## Written instruction
Reproduce the part of the data that opens with the line containing "Document page, 1241x1754 pixels." and closes with the line containing "Identify the document", both included, copying each line verbatim.

··· Material

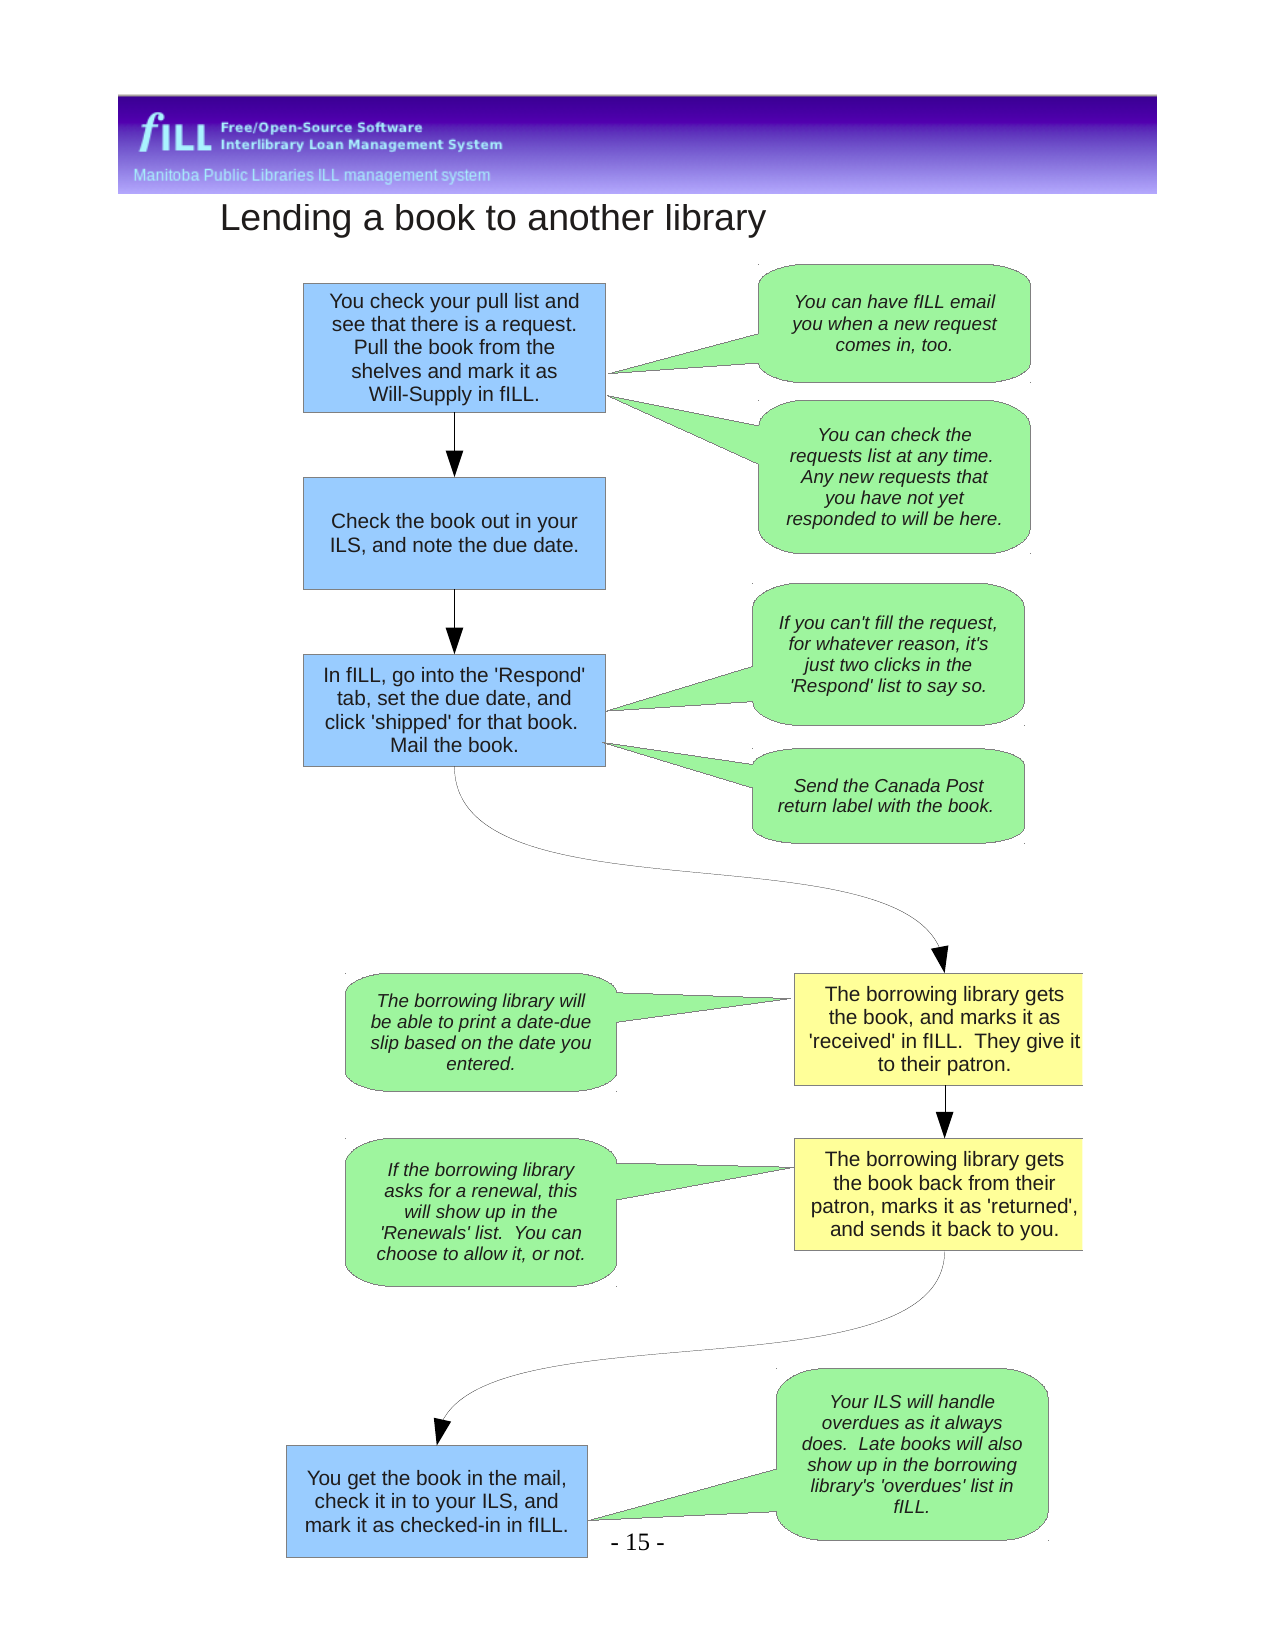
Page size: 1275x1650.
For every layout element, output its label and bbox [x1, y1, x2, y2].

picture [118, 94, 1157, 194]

······
··· Material

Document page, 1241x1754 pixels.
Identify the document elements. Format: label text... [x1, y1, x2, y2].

······

## Result for this exercise
Document page, 1241x1754 pixels.
Identify the document elements. Format: label text... [x1, y1, x2, y2].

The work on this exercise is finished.